**Activity**
Return the lines that run from the beginning of the entries to the line holding "18: (465, 77, 3.09)", inclusive, and drop the pictures.

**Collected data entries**

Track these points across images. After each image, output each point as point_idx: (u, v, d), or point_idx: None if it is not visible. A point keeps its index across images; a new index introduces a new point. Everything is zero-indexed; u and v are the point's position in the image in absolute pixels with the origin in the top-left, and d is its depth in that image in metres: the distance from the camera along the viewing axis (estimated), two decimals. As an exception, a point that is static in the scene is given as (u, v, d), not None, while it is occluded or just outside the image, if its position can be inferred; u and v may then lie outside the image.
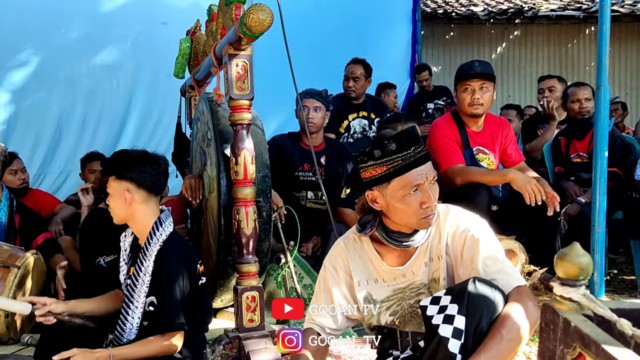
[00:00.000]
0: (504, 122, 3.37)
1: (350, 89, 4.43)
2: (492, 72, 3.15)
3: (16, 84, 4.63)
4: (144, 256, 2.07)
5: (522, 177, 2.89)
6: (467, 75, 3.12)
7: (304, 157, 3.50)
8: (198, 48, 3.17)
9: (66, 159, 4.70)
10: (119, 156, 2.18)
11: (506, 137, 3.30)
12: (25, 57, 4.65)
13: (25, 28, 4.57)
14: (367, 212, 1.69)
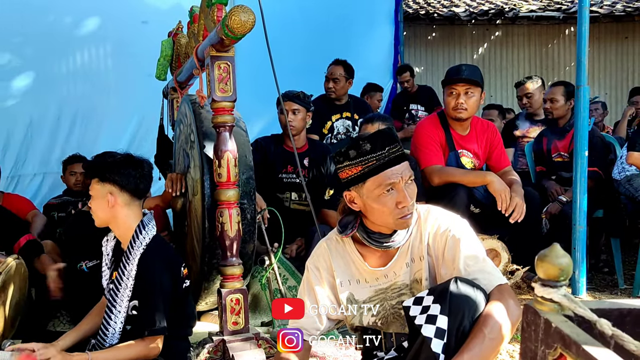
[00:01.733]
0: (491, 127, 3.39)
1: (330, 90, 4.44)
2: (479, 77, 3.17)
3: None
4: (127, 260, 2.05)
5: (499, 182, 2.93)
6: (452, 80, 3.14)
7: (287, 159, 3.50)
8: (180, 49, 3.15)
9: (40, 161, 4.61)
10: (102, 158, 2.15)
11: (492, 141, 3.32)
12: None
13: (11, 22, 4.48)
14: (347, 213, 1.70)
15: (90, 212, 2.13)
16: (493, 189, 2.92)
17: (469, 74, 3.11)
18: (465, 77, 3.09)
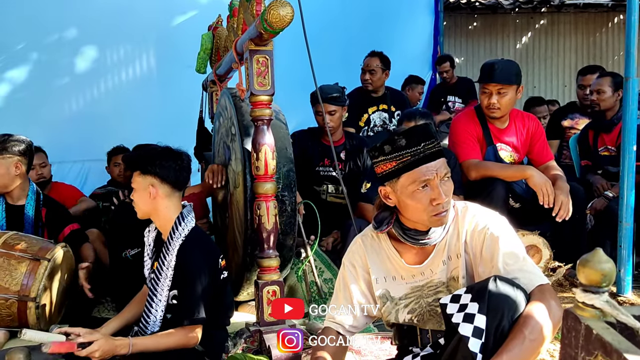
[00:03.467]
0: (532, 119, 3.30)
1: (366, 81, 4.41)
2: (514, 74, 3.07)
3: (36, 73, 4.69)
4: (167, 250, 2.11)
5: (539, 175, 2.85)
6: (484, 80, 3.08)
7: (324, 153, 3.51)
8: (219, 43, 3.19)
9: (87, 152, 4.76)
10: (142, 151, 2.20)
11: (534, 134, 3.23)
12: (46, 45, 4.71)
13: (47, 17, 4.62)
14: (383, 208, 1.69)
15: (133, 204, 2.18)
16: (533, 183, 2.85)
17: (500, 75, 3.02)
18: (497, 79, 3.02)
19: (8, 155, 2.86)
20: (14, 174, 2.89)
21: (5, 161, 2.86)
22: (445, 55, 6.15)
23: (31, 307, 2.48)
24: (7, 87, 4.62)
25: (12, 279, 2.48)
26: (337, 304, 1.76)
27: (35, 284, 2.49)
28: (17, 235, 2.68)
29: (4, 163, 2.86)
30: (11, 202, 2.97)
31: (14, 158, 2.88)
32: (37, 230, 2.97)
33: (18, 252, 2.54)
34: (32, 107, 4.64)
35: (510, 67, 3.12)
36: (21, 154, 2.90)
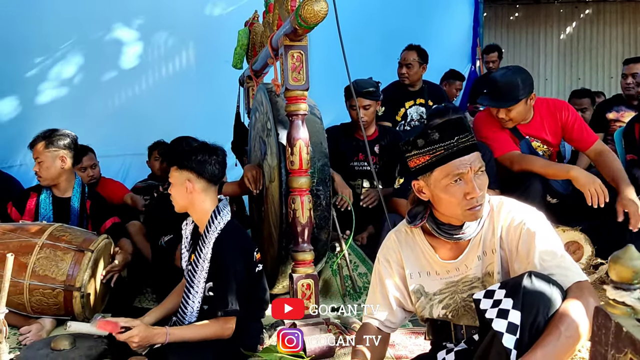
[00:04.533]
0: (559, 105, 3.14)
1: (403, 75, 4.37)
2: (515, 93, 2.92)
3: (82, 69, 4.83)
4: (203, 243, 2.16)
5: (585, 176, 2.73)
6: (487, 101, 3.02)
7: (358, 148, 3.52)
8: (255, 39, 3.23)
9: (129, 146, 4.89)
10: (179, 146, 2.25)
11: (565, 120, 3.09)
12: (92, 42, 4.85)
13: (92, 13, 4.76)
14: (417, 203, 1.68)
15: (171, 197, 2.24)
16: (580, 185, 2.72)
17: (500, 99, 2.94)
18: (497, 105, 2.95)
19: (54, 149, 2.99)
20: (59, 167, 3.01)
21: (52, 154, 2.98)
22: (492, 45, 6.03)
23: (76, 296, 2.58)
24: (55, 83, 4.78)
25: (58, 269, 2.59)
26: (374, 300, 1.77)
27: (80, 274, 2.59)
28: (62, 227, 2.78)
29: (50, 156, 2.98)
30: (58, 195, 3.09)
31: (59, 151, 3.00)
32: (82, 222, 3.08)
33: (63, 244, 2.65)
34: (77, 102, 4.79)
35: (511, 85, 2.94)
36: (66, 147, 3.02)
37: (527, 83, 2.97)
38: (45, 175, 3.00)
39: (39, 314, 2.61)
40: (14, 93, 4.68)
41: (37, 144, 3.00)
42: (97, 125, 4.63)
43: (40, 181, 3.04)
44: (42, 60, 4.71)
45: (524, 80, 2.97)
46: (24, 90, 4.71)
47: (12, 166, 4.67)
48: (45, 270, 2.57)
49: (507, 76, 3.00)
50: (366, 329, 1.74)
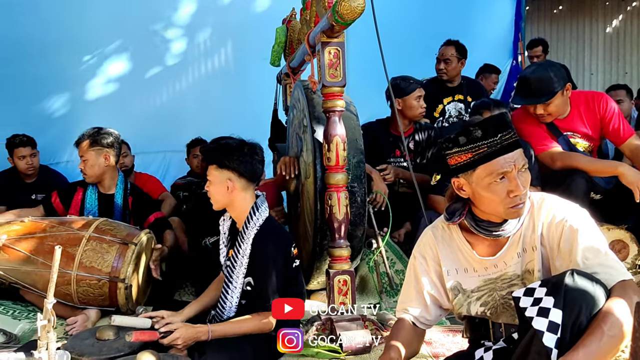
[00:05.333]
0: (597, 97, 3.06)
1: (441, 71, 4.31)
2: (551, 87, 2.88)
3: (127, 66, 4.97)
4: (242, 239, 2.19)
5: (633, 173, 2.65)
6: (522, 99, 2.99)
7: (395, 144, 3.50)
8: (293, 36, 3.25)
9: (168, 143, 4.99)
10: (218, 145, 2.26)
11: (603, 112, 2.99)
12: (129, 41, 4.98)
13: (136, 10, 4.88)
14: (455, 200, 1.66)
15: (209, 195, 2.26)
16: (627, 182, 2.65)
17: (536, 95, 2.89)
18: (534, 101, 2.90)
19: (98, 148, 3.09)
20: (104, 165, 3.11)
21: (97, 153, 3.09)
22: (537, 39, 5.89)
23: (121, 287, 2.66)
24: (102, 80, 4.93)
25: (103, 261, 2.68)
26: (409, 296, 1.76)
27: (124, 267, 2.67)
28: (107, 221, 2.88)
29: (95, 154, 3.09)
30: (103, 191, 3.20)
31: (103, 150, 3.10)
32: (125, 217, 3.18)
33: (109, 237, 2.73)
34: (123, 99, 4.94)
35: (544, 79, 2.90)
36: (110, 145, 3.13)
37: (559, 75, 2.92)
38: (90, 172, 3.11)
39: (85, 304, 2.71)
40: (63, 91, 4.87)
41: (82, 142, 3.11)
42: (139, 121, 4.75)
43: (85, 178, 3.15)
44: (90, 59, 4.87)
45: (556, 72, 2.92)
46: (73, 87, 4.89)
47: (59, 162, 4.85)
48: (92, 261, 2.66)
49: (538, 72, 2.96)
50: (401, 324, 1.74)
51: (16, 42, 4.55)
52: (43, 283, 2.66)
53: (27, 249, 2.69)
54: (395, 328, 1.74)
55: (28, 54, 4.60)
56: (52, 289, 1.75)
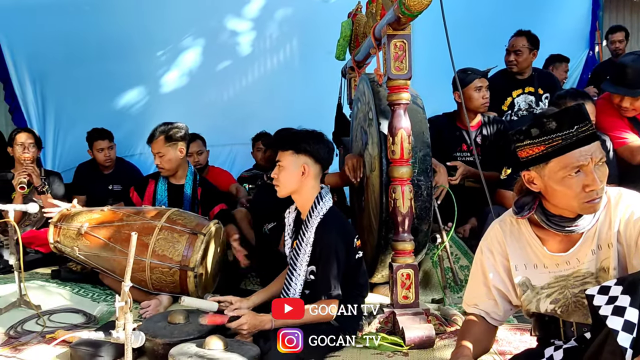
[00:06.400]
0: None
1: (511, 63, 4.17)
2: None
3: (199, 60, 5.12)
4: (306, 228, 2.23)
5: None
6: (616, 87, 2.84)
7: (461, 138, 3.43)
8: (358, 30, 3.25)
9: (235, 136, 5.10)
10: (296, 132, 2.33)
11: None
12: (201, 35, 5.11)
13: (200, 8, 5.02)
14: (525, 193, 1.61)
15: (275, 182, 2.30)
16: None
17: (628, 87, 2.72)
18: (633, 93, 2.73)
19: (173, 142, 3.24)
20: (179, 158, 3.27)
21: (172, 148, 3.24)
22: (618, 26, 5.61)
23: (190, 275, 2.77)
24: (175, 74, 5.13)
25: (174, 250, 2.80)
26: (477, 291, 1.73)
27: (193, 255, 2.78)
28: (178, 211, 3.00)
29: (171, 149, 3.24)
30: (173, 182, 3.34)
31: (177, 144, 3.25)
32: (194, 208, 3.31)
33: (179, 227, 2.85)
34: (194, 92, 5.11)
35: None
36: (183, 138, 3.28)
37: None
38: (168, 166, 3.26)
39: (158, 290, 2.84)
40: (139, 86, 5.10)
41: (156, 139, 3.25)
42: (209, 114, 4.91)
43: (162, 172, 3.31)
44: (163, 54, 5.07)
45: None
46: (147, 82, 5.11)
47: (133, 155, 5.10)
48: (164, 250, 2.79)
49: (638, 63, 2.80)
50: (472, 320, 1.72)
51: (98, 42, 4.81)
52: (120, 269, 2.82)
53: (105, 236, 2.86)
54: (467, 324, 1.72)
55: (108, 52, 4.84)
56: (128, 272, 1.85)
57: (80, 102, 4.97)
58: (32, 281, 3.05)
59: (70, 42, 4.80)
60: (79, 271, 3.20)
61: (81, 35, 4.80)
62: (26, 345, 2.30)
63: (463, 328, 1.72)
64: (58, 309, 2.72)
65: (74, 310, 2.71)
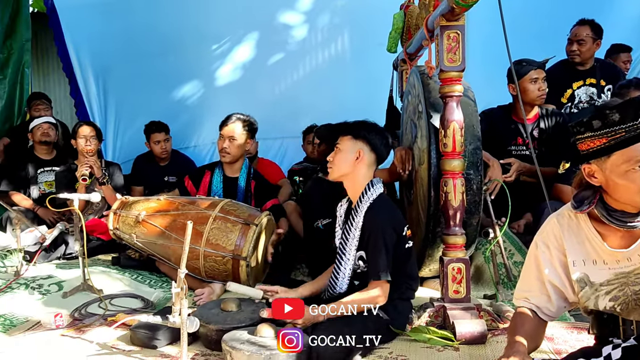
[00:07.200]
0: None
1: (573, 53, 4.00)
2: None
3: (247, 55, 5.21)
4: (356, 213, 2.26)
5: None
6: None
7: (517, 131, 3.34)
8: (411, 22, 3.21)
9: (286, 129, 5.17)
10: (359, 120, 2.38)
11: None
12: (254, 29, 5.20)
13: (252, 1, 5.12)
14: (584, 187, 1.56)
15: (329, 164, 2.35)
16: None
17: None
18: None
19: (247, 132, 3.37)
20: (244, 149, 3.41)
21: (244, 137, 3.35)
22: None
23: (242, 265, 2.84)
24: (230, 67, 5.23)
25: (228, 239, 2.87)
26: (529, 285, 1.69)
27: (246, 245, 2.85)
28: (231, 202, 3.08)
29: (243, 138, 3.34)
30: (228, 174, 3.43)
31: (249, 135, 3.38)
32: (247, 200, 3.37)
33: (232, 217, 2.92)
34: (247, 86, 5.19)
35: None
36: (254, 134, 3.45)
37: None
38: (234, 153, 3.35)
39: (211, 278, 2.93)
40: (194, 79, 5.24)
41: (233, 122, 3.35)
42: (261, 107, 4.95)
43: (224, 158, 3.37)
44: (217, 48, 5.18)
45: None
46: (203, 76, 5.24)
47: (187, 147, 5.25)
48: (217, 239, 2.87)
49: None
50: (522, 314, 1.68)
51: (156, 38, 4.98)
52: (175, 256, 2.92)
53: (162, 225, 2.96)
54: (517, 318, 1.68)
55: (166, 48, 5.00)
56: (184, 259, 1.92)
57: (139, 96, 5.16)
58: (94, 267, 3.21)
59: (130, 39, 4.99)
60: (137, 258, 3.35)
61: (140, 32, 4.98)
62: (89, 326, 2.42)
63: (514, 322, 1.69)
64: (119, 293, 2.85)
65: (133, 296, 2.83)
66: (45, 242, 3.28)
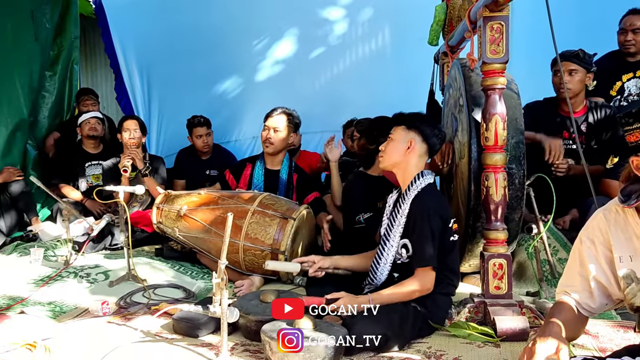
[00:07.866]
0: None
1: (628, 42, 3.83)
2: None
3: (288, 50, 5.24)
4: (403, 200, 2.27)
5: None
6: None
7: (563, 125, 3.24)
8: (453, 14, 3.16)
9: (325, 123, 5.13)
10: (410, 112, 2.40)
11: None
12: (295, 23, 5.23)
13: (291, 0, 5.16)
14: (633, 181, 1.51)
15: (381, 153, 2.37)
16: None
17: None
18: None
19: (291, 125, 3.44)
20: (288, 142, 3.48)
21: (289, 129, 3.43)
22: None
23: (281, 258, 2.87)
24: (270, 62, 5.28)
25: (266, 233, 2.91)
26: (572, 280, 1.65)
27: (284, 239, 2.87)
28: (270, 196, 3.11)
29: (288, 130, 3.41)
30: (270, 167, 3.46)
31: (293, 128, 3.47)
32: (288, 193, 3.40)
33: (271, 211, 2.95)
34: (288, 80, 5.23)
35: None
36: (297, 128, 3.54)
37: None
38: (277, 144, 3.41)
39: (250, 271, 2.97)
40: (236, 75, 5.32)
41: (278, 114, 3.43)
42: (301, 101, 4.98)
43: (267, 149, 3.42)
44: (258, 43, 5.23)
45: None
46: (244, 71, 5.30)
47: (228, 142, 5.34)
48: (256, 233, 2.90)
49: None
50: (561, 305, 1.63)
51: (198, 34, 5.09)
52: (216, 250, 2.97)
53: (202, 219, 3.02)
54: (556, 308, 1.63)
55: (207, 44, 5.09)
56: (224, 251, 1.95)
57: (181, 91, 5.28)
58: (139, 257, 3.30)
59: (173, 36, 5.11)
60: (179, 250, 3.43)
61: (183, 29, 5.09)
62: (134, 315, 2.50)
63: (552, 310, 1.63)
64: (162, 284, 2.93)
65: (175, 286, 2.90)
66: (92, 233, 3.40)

**Task output**
Track these points across images. After each image, output each point as point_idx: (u, v, d), or point_idx: None if it is not visible. A point keeps its index across images; a new index introduces a new point. Everything is zero-indexed; u and v are the point's position in the image in absolute pixels with the origin in the top-left, and d is its depth in that image in metres: the distance from the camera along the viewing axis (estimated), two decimals. As an exception, a point that is static in the scene is given as (u, v, d), not None, while it is occluded or just outside the image, if its position can be inferred; u and v may then lie outside the image.
[00:00.000]
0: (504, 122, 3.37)
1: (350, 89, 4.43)
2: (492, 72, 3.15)
3: (16, 84, 4.63)
4: (144, 256, 2.07)
5: (522, 177, 2.89)
6: (467, 75, 3.12)
7: (304, 157, 3.50)
8: (198, 48, 3.17)
9: (66, 159, 4.70)
10: (119, 156, 2.18)
11: (506, 137, 3.30)
12: (25, 57, 4.65)
13: (25, 28, 4.57)
14: (367, 212, 1.69)
[00:01.733]
0: (491, 127, 3.39)
1: (330, 90, 4.44)
2: (479, 77, 3.17)
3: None
4: (127, 260, 2.05)
5: (499, 182, 2.93)
6: (452, 80, 3.14)
7: (287, 159, 3.50)
8: (180, 49, 3.15)
9: (40, 161, 4.61)
10: (102, 158, 2.15)
11: (492, 141, 3.32)
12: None
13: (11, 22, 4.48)
14: (347, 213, 1.70)
15: (90, 212, 2.13)
16: (493, 189, 2.92)
17: (469, 74, 3.11)
18: (465, 77, 3.09)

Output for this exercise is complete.